A deputada abordou em particular o projeto que estabelece a presunção da licitude em determinadas circunstâncias, referindo-se ao Chega como dizendo pretender «proteger os profissionais das forças de segurança», quando, segundo a parlamentar, cria «uma presunção baseada numa ‘perceção razoável’ do agente sobre uma ameaça iminente».

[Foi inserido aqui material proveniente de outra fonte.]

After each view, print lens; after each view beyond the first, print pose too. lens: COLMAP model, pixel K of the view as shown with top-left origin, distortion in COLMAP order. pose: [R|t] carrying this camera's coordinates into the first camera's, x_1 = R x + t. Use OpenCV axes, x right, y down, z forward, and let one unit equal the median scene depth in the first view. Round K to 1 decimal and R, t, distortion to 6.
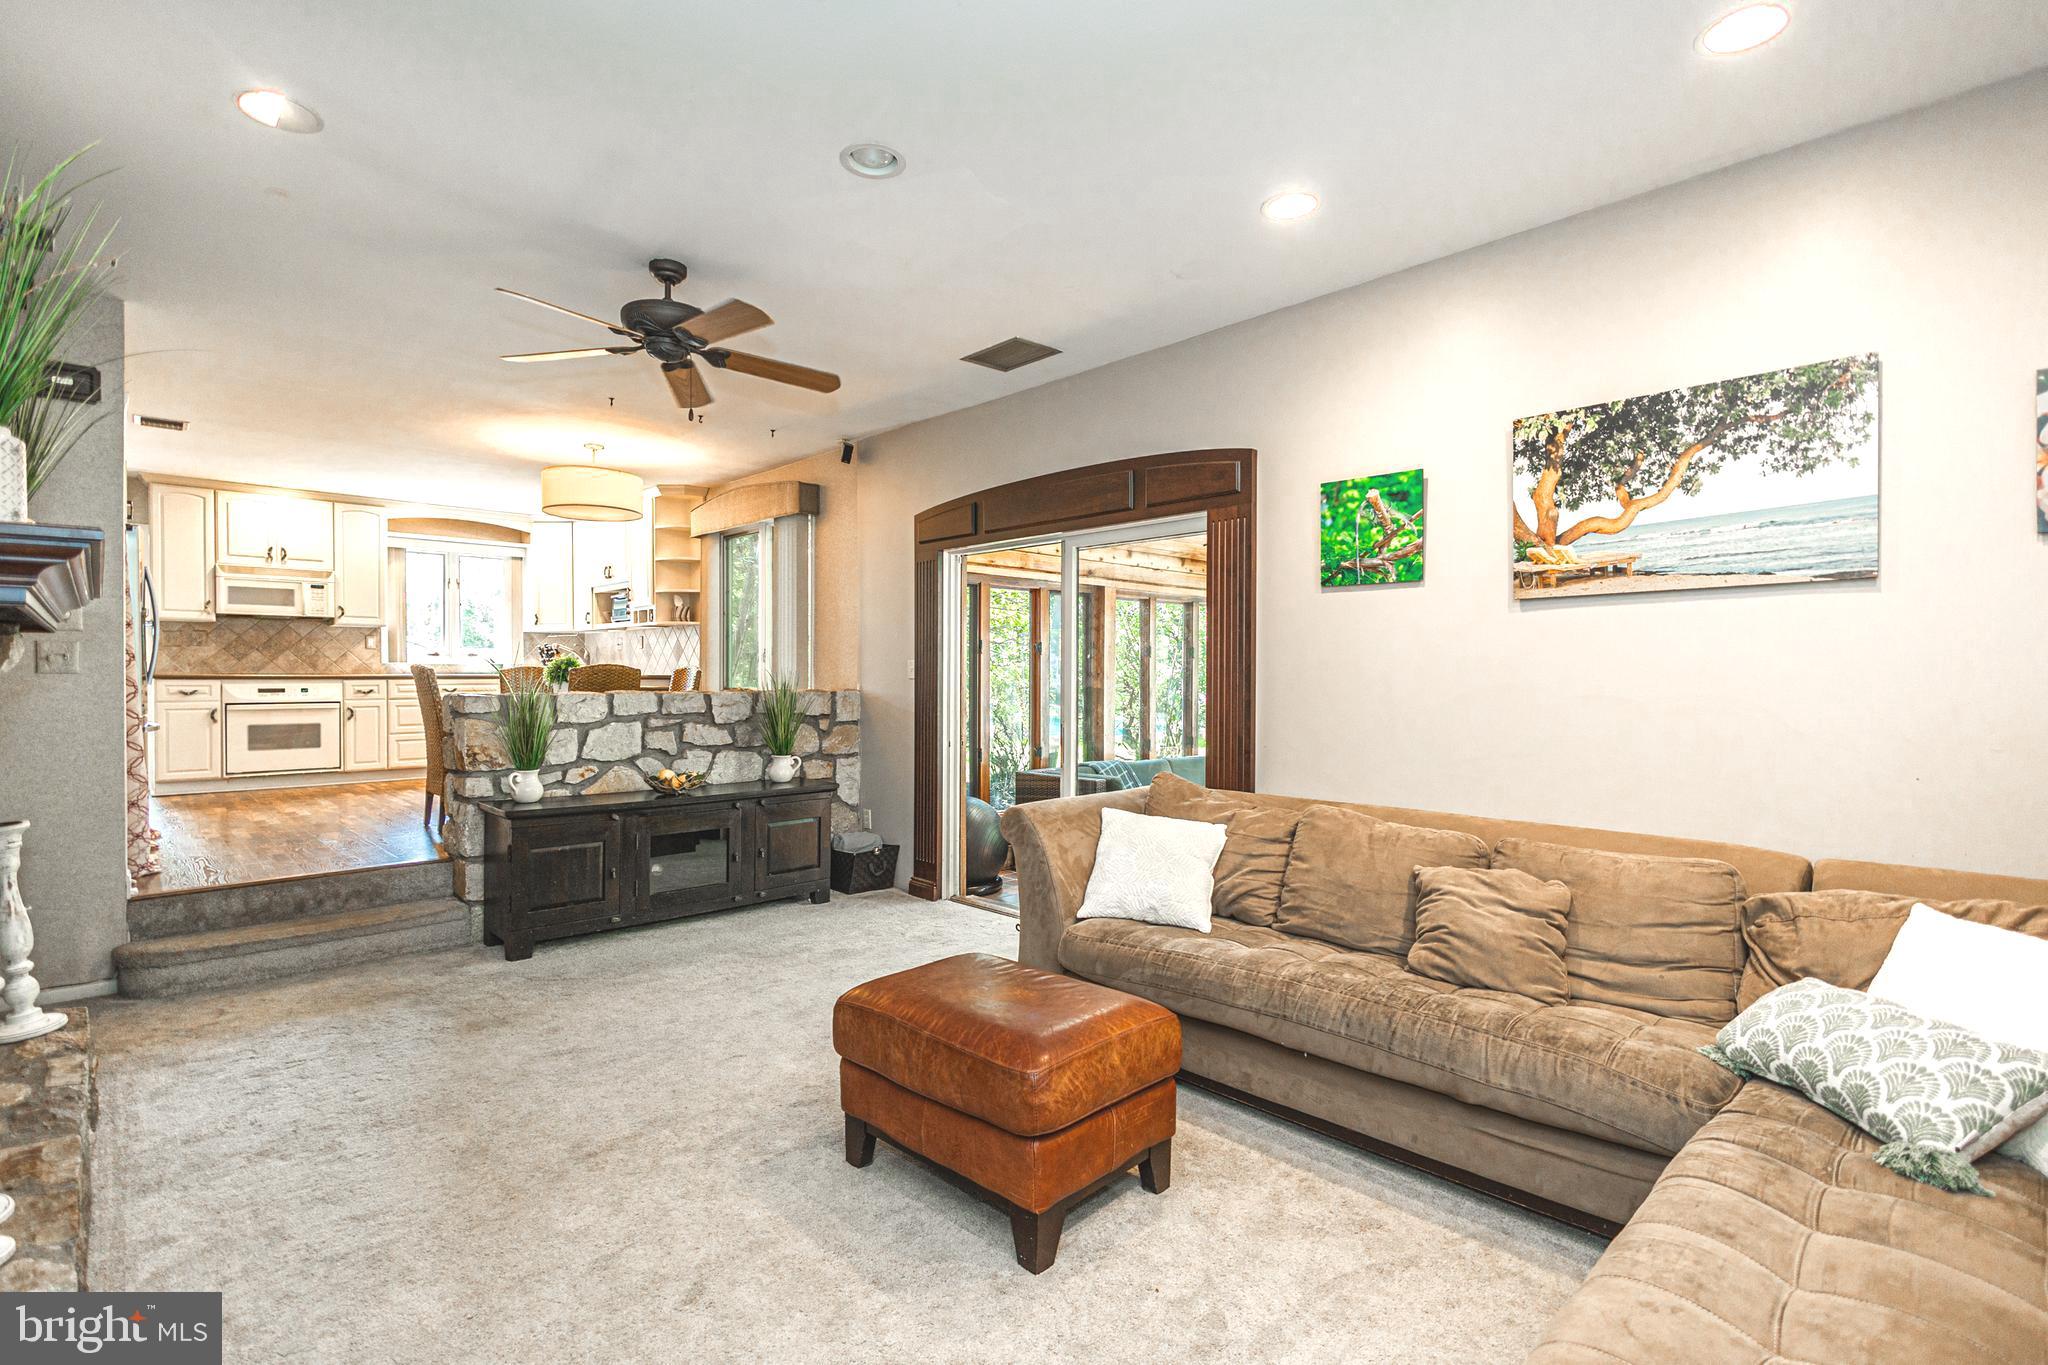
lens RADIAL K [[920.5, 0, 1024.0], [0, 920.5, 682.5], [0, 0, 1]] dist [-0.000032, 0.000098]
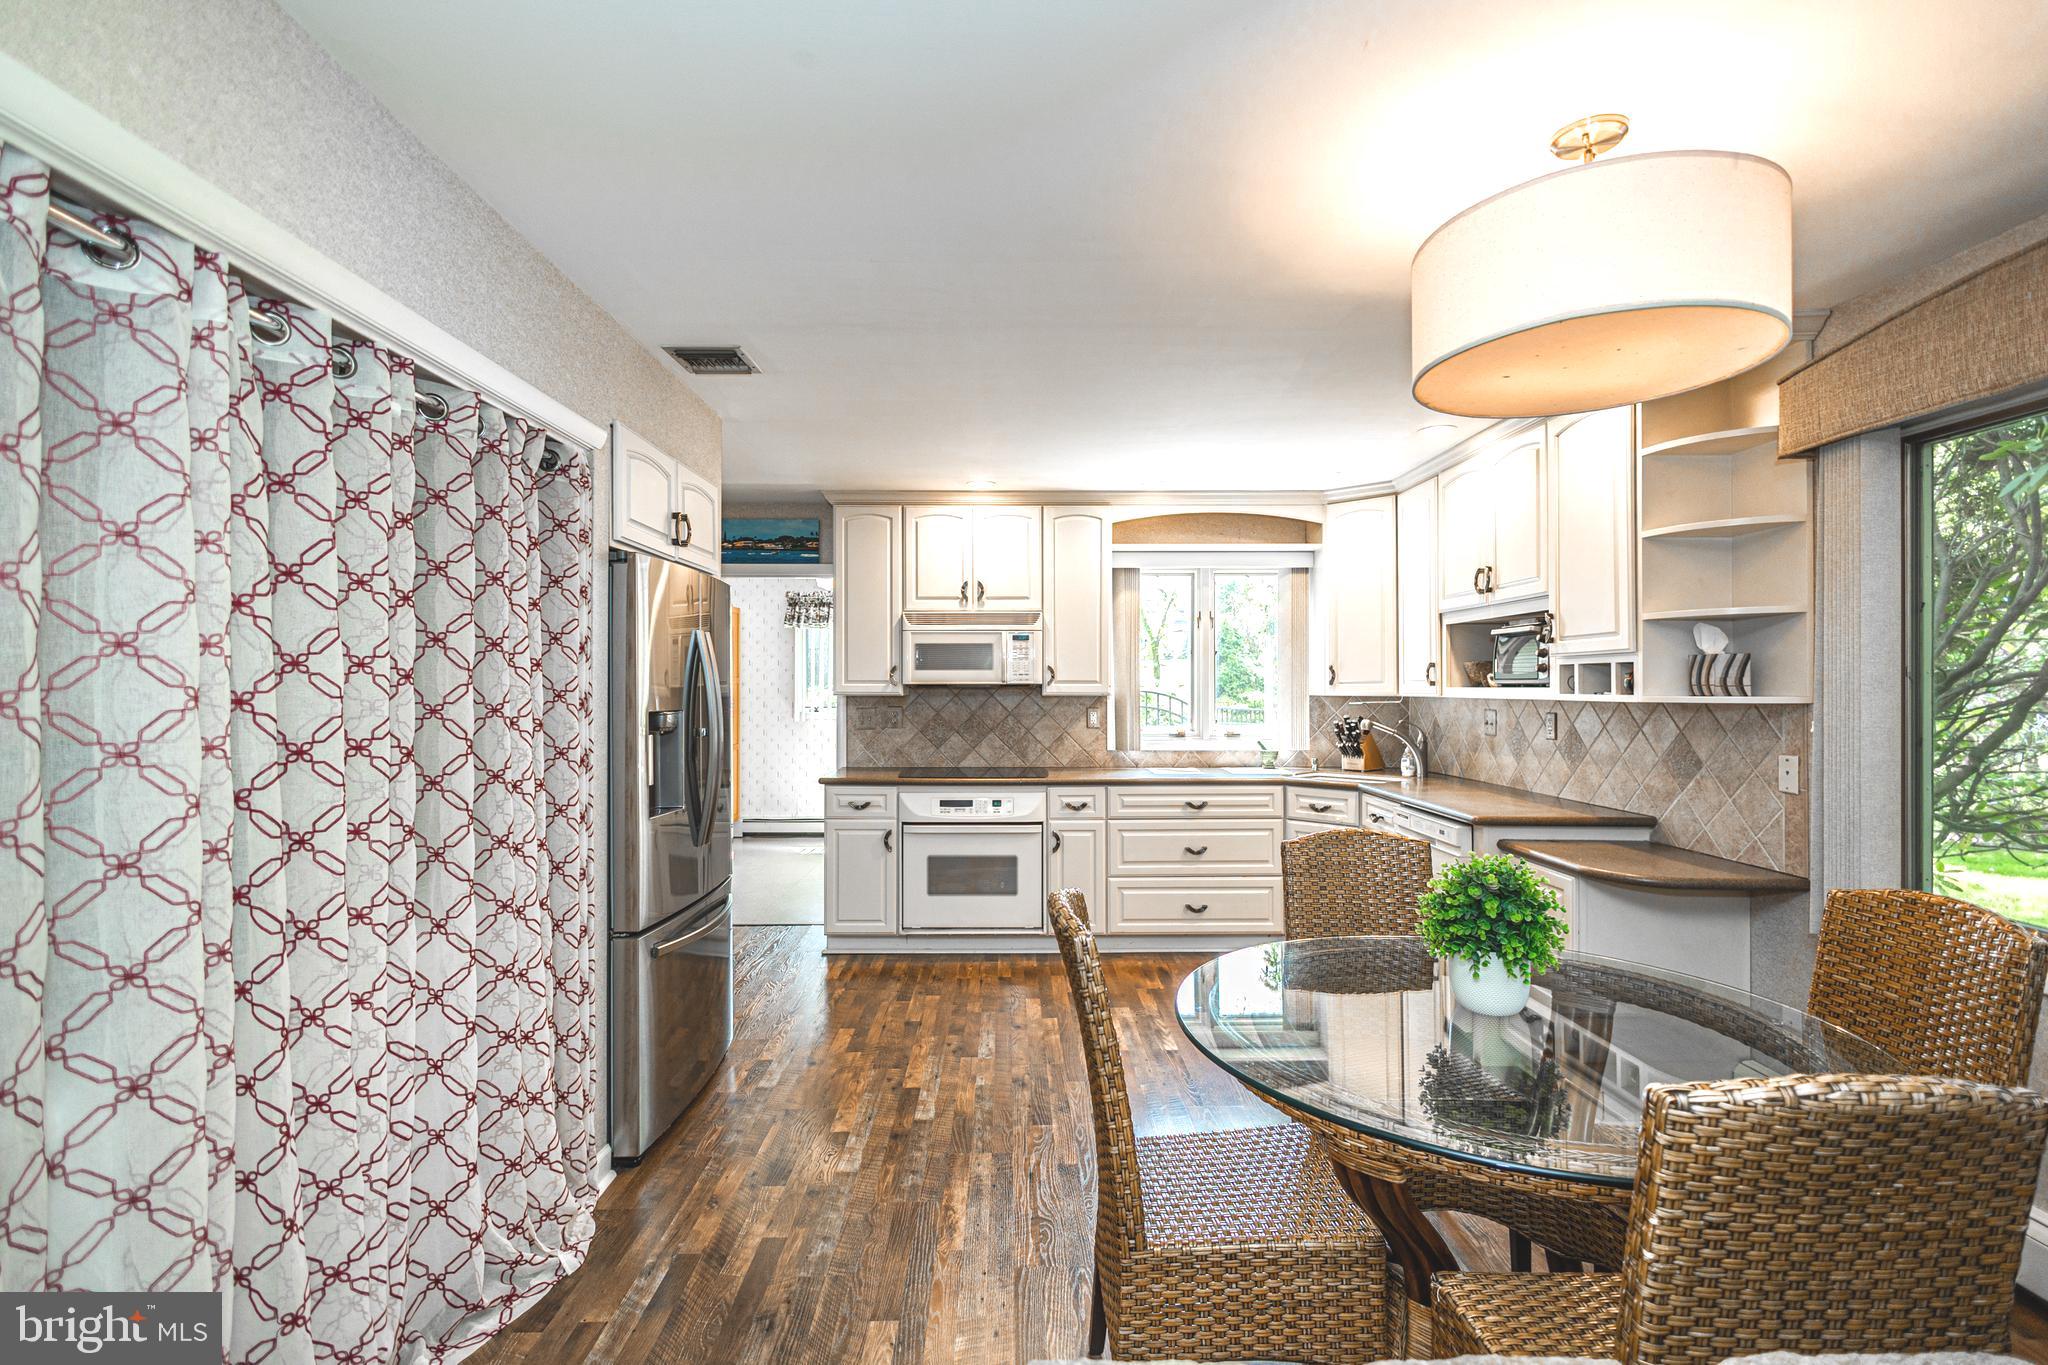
lens RADIAL K [[920.5, 0, 1024.0], [0, 920.5, 682.5], [0, 0, 1]] dist [-0.000032, 0.000098]
pose [[0.716135, -0.004796, -0.697946, -0.316517], [-0.006085, 0.999895, -0.013114, -0.064475], [0.697936, 0.013639, 0.716031, 0.542471]]
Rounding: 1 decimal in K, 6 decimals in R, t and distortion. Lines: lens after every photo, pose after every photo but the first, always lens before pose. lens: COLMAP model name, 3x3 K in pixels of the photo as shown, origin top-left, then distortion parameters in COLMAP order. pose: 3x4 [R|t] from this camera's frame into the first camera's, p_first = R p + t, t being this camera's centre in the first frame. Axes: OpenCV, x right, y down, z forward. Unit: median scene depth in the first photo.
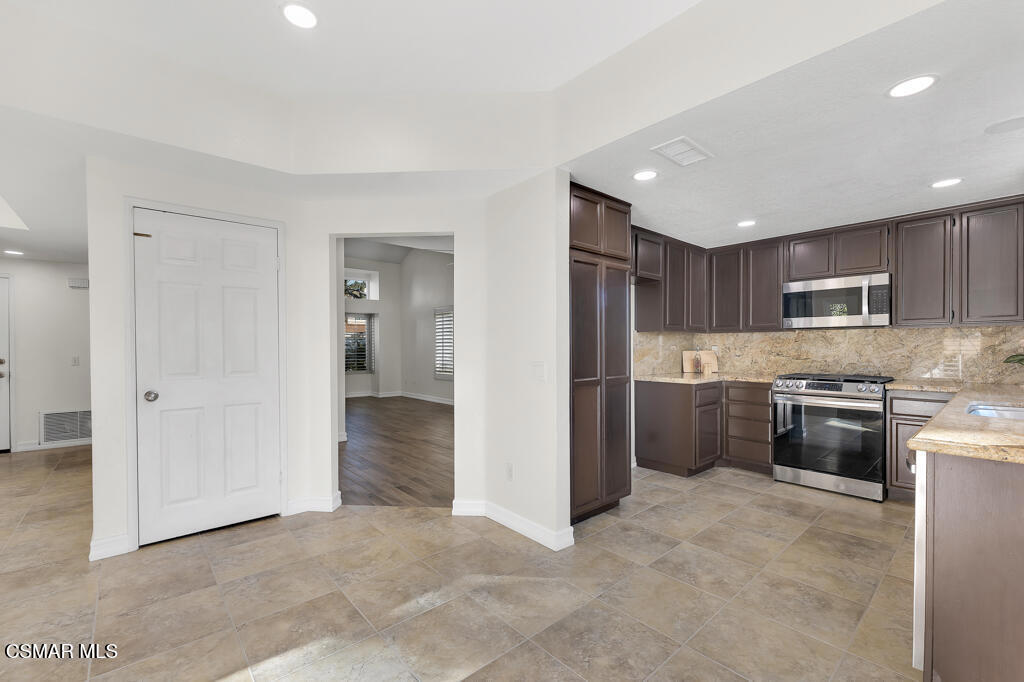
lens RADIAL K [[432.6, 0, 513.4], [0, 432.6, 351.5], [0, 0, 1]] dist [0.002099, 0.000632]
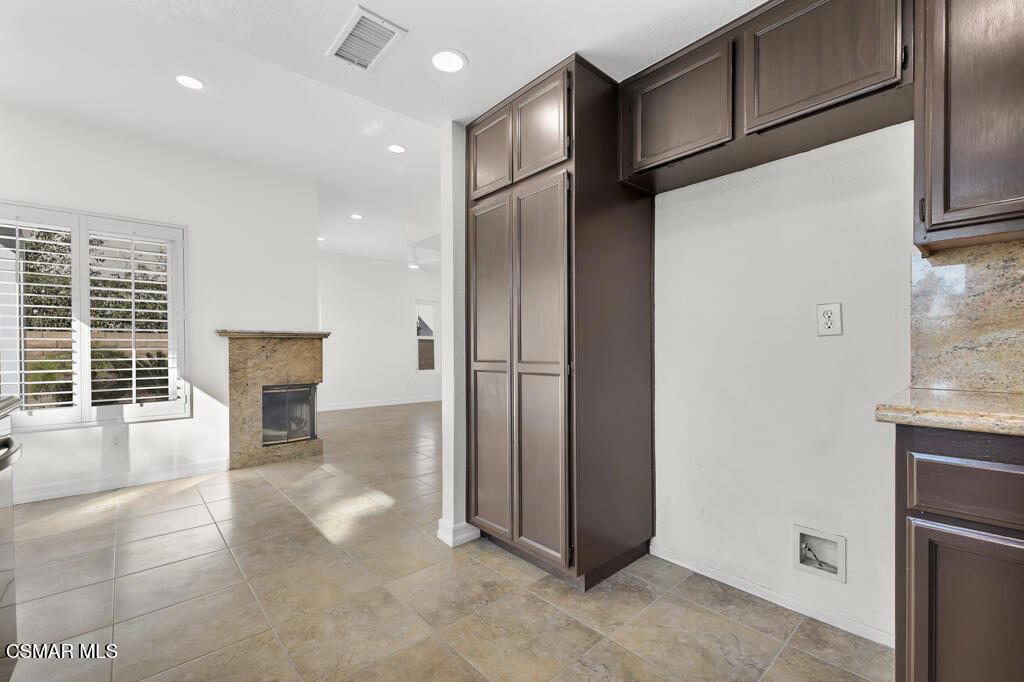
lens RADIAL K [[432.6, 0, 513.4], [0, 432.6, 351.5], [0, 0, 1]] dist [0.002099, 0.000632]
pose [[0.005498, 0.009425, -0.999940, 0.682597], [-0.003818, 0.999948, 0.009404, 0.029591], [0.999978, 0.003766, 0.005533, 0.758363]]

«Como é que o Chega concilia essa presunção com os princípios da necessidade, adequação e proporcionalidade que regem o uso da força letal no Estado de Direito?», questionou a social-democrata, destacando que «o direito exige que os critérios estejam preenchidos e aquilo que o vosso [do Chega] projeto faz é deslocar o centro da análise para uma perceção individual do agente».
Carolina Marques disse haver «outra contradição que importa esclarecer», ao enfatizar que o projeto de lei refere que as “bodycams” são instrumentos fundamentais de proteção das forças de segurança e de transparência operacional, “mas depois apresenta um regime em que, se o agente tiver uma “bodycam” deixa automaticamente de beneficiar da presunção; e se não a ligar, perde igualmente essa proteção».
A deputada sugeriu que «criar conceitos vagos e inseguros sobre o uso da força letal acaba também por aumentar a pressão colocada sobre os próprios profissionais em situação limite».